Who comes to save us, who risks His own life for us? It is Jesus-He took upon Himself our flesh, and the burden of our sins, He lifted us up out of the ditch. Jesus disregards the cost to Himself, His Passion on the Cross. He disregards shame and opprobrium and slaps in the face, the cross on His back and the nails through His hands and feet. Jesus Christ our Lord and Savior not only disregards the lance that pierced His side, but from His wounded side there flowed out blood and water, the Eucharist and Baptism, and all the sacramental graces we are offered.

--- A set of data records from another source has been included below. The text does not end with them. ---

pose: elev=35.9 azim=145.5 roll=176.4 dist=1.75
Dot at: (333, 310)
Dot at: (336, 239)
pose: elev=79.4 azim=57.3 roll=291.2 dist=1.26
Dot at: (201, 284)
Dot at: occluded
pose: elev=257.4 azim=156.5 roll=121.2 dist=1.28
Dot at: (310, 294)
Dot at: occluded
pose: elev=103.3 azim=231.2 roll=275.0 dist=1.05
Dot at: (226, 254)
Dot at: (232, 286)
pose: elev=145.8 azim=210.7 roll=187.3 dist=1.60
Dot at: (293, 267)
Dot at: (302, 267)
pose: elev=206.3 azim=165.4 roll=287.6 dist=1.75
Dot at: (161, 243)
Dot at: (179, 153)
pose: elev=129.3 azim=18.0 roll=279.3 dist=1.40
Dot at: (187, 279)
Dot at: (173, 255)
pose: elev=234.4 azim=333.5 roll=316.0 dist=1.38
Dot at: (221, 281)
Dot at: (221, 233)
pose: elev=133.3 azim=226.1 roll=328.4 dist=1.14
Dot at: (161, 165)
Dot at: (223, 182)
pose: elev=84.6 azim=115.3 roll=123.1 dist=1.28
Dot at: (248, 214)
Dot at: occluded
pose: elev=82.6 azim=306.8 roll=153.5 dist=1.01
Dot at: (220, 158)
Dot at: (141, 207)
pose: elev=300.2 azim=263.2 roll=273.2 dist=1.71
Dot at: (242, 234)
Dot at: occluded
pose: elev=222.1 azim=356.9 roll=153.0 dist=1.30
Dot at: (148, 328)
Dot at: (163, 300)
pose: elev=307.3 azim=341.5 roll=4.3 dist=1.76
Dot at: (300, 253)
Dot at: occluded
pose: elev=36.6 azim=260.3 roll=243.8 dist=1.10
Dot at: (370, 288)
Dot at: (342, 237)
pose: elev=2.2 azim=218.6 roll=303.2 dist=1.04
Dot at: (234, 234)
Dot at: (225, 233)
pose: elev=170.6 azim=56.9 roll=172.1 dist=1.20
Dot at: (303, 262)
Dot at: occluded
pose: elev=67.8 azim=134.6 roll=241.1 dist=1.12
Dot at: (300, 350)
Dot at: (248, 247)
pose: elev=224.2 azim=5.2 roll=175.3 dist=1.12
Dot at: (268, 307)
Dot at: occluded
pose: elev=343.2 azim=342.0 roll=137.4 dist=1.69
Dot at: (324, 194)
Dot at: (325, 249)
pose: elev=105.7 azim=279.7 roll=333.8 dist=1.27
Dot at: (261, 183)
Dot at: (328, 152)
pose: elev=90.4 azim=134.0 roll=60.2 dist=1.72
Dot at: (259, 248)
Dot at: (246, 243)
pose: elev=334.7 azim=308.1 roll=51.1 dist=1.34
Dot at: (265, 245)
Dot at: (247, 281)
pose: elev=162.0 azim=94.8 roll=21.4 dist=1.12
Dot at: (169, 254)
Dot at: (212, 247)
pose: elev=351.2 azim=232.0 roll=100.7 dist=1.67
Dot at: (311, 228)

By all means let us examine our consciences as we hear the Parable of the Good Samaritan, let us ask the necessary and important question, “Am I loving as I should?” It is, however, essential that we also remember and deepen our awareness that it is Jesus who rescues us out of the wreckage of our brokenness, Jesus pours out the oil of gladness onto our wounds caused by our own sin and the sin of others. Jesus carries us to the place of healing, the inn, God’s house, the Church. Gazing upon our own lukewarm love, our tepid hearts, we might well have every reason to despair. Gazing upon our Savior, Jesus Christ, gazing upon the sacrifice He made for us, gazing upon this altar where He once again comes to us now, then we have every reason to hope!
St. Paul tells us in our second reading that Jesus is everything!
He is before all things, and in him all things hold together… For in him all the fullness was pleased to dwell, and through him to reconcile all things for him, making peace by the blood of his cross [through him], whether those on earth or those in heaven.May Jesus, who holds all things together, hold us together, and by the power of His Cross & Resurrection, bring us to eternal life!